Datasets and availability

By on

Occasionally, GroupLens receives requests for datasets that we possess. In many cases, we are able to provide this data as we have with the Movielens rating datasets. One of the data collections that we have is a 10% sample of Wikipedia page requests (essentially every 10th HTTP request), since April 2007. This data accumulates at a rate of about 5 GB/day, and we currently have around 4 TB of unprocessed compressed data. This is approximately 40 TB when uncompressed. While we sometimes get requests for this data, the sheer size of it makes it difficult for us to make it available for download.

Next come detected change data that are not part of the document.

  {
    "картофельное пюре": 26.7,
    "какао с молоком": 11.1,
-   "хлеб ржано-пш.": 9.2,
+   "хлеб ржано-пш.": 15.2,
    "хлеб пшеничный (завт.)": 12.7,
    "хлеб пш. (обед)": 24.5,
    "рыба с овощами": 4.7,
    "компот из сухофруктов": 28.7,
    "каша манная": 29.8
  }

Although we cannot make this data available for download, depending on your request and our availability, we may be able to collaborate with you by performing the analysis you need on our data.

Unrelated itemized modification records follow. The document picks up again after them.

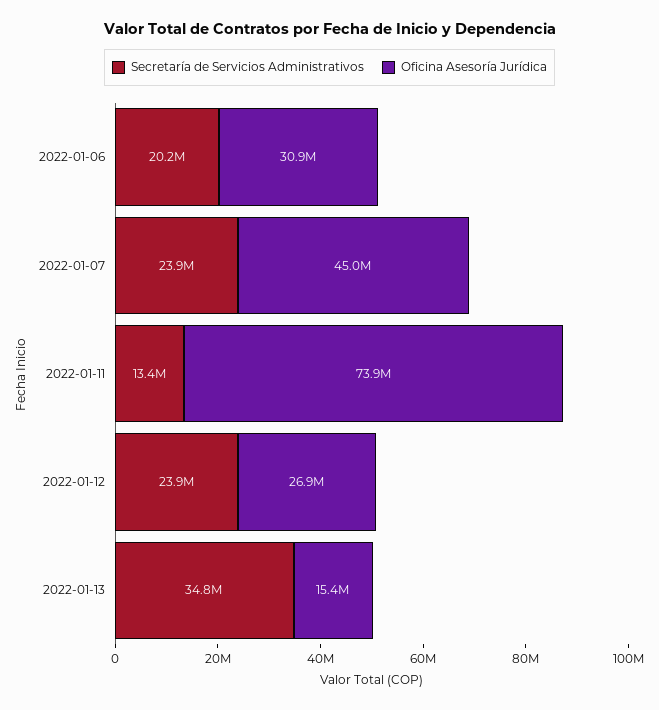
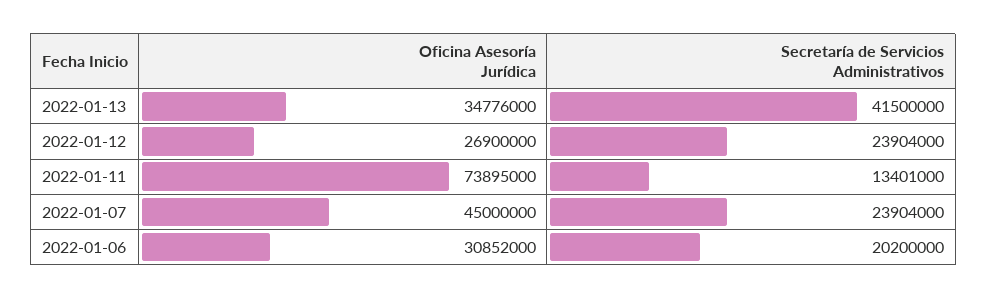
  {
    "Secretaría de Servicios Administrativos": {
      "2022-01-06": 20200000,
      "2022-01-07": 23904000,
      "2022-01-11": 13401000,
      "2022-01-12": 23904000,
-     "2022-01-13": 34800000
+     "2022-01-13": 41500000
    },
    "Oficina Asesoría Jurídica": {
      "2022-01-06": 30852000,
      "2022-01-07": 45000000,
      "2022-01-11": 73895000,
      "2022-01-12": 26900000,
-     "2022-01-13": 15400000
+     "2022-01-13": 34776000
    }
  }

Also, we are not the only ones who have view data of Wikipedia. There are several other sources that have data on page views. Here are some of these resources and the type of data that they have available:

  • stats.grok.se – Provides data on per-page view counts by month.
  • dammit.lt/wikistats – Has files containing hourly per-page view count snapshots, with archives that currently go back to October 2009.
  • Wikipedia Page Traffic Statistics on AWS – Hourly traffic statistics for a 7 month window (October 2008 – April 2009) are available on Amazon Web Services. This data was assembled from files that were available from dammit.lt/wikistats at the time.